24 SEPTEMBER 1870, Page 1

All the French fortresses still hold out, but it seems

that the defence of Strasburg—pressed by the heaviest artillery, and with two of its outworks captured, and, as it is asserted, a practicable breach made,—draws near to a close, though the close has been long predicted. General Uhrich is reported to have been himself wounded, but still the gallant officer holds out, and no attempt to storm has yet been made. A " Lombard " telegram of yesterday states that the theatre in Strasburg has been set on fire by a shell, which caused a terrible conflagration, and the death, by burning, of 200 people, mostly women,—a fearful climax to the miseries of the siege. As to Metz, the accounts are absurdly contradictory. Some German accounts assert that horseflesh in Metz was selling at francs a pound, and others (also German) assert that Metz is fully provisioned, and can hold out for three months. A (German) correspondent of the Cologne Gazette said

that on the 13th September he could see through a field-glass herds of cattle feeding quietly within the lines ; and that a couple of hundred worn-out horses were turned out of the encampment instead of being used as food. And this state of the ease seems sup- ported by the better evidence.

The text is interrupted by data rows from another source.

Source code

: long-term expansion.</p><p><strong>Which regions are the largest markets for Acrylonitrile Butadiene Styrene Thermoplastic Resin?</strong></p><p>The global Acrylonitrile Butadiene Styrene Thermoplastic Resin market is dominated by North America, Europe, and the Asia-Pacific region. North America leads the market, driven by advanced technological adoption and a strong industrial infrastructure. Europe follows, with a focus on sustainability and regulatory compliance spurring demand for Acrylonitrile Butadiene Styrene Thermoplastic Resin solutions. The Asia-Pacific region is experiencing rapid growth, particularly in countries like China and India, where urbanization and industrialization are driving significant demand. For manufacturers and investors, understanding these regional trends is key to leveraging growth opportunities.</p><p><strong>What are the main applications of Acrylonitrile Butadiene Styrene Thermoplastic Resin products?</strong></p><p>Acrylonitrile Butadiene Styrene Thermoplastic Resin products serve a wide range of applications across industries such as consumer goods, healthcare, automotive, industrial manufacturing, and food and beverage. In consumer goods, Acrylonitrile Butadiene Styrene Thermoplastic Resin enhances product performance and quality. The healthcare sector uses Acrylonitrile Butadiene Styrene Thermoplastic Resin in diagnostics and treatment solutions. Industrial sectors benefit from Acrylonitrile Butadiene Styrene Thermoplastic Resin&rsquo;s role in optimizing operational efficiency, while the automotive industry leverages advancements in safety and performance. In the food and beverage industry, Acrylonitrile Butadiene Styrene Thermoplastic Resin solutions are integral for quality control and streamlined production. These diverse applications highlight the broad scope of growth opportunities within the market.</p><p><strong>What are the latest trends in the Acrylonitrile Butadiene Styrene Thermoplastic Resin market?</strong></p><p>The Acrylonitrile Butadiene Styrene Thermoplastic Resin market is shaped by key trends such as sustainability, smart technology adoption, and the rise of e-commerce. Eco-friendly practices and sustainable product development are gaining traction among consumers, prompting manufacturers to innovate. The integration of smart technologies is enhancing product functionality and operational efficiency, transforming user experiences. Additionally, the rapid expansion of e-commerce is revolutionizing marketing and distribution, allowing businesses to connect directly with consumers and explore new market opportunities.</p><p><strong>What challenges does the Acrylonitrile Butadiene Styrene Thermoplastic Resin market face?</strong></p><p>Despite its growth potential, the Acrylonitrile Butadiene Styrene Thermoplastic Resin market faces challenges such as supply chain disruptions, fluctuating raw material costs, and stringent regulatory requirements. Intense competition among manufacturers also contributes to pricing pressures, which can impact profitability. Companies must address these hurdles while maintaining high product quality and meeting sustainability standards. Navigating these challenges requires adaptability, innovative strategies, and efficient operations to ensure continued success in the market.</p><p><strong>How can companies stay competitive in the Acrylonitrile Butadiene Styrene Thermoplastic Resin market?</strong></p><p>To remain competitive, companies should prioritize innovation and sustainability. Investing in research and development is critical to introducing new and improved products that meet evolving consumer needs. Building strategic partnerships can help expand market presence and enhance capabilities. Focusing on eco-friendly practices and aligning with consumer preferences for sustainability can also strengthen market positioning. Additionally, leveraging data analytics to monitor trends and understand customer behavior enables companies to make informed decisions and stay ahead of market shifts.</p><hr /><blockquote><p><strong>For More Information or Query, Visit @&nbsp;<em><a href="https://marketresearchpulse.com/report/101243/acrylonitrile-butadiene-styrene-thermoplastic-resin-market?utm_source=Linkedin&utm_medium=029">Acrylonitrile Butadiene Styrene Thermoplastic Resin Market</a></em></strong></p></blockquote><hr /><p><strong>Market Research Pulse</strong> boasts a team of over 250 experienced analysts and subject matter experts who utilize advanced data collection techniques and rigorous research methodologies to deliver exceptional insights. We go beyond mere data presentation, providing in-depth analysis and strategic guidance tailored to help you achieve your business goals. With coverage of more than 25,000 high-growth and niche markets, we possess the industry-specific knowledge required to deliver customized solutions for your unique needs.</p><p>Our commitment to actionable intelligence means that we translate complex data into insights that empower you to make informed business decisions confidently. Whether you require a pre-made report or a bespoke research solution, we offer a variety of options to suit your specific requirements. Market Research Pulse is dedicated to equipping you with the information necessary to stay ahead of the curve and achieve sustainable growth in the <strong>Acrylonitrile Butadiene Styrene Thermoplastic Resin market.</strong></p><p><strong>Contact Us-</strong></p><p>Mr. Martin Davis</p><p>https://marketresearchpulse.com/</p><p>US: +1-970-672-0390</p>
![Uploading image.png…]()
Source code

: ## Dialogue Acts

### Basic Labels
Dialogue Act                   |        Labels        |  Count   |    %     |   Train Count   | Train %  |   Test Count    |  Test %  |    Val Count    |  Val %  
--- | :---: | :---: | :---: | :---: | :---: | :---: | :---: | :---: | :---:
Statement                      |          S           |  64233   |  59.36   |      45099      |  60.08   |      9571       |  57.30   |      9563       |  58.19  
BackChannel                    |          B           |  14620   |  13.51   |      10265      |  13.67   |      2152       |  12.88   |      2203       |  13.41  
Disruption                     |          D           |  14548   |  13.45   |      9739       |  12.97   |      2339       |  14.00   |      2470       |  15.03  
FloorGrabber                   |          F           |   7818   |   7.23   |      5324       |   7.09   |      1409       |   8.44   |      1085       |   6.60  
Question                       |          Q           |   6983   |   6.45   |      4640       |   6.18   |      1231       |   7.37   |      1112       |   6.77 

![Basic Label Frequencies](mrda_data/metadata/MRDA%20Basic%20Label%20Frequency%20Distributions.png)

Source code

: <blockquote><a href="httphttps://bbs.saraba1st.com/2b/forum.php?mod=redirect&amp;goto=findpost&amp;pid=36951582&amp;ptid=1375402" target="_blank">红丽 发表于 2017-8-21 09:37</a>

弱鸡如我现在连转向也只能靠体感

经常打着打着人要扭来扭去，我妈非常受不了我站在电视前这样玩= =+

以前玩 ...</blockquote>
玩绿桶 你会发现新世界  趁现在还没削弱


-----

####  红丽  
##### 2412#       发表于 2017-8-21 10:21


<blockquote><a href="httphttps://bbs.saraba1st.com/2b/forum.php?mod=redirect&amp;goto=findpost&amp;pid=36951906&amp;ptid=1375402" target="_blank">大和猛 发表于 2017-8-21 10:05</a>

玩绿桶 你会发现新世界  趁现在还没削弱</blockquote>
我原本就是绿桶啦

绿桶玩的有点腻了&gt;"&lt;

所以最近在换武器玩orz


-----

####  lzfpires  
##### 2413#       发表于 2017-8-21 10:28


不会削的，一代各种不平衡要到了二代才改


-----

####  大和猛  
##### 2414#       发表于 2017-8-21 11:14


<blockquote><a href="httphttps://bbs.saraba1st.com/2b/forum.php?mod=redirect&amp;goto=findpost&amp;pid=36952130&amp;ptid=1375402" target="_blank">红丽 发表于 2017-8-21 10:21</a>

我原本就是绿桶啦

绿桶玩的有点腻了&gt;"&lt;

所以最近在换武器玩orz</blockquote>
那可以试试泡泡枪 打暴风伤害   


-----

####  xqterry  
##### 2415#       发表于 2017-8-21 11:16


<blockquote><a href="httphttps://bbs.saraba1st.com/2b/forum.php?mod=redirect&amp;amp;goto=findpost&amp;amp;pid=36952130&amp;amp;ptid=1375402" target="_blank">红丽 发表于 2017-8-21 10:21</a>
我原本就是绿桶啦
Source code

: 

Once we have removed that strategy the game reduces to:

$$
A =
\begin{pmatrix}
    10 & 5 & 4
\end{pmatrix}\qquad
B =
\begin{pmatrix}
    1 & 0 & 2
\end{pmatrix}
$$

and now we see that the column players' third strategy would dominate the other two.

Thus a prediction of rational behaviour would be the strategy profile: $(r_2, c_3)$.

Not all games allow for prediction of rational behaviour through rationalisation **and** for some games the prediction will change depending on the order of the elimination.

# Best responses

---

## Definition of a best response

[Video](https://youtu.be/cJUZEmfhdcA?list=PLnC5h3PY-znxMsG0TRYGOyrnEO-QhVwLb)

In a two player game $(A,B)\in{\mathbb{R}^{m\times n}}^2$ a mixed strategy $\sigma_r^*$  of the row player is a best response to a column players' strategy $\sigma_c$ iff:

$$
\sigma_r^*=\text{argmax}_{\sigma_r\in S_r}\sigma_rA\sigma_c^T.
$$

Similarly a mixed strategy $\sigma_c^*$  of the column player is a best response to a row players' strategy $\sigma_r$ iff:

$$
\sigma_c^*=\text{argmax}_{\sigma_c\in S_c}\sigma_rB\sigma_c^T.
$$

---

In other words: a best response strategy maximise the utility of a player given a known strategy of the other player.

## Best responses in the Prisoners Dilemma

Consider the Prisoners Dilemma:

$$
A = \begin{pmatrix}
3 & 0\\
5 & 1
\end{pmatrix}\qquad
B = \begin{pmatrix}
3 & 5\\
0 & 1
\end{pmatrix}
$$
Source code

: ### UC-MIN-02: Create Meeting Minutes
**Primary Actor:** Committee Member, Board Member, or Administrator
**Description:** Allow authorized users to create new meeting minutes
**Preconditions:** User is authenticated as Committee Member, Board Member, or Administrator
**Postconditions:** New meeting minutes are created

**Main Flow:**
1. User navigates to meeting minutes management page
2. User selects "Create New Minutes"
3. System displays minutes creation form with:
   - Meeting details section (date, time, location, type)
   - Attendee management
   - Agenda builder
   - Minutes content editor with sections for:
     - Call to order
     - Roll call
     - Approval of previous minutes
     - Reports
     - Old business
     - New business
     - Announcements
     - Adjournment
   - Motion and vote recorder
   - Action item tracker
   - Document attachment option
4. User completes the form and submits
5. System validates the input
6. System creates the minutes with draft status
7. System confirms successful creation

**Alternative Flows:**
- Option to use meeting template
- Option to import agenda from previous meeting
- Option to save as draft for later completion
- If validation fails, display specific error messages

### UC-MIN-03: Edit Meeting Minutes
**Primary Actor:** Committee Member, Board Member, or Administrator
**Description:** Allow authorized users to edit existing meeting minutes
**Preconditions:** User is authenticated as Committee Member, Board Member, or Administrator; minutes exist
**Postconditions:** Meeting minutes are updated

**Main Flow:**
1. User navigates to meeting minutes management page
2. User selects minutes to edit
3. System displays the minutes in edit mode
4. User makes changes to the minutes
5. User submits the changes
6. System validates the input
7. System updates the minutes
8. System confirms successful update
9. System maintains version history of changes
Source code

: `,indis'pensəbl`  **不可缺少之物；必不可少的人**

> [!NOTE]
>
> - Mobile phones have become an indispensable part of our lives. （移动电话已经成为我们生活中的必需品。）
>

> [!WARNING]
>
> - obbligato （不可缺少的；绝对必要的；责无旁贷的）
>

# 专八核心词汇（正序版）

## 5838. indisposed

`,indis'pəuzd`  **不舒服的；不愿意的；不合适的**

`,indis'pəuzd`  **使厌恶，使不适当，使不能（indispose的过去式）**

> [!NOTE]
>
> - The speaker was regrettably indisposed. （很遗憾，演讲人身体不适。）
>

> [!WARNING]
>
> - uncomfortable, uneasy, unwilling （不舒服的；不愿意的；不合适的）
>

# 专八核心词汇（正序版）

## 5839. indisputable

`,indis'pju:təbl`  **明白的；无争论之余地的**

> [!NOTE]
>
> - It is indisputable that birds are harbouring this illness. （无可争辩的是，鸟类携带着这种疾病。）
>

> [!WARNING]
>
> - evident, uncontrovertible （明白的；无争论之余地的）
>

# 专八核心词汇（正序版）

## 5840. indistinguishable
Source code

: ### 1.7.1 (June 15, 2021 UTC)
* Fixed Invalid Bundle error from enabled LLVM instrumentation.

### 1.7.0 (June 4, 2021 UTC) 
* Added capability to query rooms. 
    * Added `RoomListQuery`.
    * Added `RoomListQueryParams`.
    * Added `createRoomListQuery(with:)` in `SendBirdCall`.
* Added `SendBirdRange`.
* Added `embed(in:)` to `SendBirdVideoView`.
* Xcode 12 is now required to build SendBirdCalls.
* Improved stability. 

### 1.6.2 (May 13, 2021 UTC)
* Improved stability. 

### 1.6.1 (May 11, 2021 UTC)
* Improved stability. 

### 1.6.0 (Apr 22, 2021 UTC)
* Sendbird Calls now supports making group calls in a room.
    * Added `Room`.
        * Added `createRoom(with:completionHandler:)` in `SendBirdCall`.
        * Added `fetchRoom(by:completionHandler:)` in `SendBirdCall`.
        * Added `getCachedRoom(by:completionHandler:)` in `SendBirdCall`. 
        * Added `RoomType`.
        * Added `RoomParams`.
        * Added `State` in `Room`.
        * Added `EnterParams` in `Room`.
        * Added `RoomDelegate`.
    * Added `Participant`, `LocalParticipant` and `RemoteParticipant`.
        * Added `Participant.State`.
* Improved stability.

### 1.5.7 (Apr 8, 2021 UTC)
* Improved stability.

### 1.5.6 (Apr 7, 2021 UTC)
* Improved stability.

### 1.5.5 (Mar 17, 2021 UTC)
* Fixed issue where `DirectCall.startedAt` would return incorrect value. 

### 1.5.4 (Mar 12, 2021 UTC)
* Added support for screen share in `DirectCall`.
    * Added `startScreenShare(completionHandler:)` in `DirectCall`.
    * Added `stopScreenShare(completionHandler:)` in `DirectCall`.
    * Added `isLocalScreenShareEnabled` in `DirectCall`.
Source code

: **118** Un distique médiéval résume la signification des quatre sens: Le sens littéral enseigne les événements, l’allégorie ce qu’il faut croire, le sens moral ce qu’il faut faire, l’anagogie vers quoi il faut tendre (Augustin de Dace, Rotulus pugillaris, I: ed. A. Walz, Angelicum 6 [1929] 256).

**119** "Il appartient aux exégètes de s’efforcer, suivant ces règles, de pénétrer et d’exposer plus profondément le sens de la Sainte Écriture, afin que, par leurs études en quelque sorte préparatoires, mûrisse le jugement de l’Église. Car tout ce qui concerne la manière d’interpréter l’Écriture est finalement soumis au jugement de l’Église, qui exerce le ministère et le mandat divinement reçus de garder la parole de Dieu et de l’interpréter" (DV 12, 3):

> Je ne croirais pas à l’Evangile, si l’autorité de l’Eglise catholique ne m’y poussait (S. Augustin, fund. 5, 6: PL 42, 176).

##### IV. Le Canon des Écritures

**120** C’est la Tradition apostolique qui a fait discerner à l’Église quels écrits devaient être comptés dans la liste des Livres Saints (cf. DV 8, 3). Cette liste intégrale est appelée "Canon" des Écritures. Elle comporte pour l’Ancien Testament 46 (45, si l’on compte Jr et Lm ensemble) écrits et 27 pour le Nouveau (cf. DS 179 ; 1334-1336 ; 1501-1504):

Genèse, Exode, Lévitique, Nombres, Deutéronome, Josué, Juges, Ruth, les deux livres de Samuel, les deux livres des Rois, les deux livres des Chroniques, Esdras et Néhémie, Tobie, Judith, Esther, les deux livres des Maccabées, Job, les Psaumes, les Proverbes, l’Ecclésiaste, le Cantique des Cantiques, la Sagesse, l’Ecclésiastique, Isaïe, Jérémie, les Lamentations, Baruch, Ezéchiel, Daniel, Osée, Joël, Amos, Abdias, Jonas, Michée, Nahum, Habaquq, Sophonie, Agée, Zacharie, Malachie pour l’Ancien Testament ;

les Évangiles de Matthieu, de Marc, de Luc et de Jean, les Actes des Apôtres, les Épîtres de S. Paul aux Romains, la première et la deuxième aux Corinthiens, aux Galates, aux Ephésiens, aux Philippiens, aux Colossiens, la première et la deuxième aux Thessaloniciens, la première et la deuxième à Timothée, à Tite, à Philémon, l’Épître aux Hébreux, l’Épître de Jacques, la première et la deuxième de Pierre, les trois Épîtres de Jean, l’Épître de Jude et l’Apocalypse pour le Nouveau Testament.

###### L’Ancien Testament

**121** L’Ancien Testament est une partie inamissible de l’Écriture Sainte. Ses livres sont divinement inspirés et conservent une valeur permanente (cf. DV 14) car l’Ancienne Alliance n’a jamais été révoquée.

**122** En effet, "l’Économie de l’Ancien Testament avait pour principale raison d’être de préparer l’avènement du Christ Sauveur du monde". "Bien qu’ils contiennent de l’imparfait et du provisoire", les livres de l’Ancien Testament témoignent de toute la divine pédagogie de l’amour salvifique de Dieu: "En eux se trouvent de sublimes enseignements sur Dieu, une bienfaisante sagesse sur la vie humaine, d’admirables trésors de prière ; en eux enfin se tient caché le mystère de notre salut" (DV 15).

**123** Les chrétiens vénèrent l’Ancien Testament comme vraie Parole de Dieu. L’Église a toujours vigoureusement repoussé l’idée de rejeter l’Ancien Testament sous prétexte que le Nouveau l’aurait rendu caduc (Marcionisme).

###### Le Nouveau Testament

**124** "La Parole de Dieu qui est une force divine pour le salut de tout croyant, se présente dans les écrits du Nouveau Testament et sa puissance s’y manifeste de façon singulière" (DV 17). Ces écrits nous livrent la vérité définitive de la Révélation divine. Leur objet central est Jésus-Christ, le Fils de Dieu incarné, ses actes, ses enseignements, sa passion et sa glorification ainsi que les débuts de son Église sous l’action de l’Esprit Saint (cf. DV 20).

For, a chaplain in the Prussian Army, Prince Edmund Radziwill, who was imprisoned for a week in Metz, and liberated on the 24th August, with seven officers and 734 men, in exchange for the same number of prisoners on the German side, asserts that he and his companions were well fed, and saw no deficiency of any kind but sugar. Metz seems also to be well provided with ammunition, as the firing is often kept up through both day and night.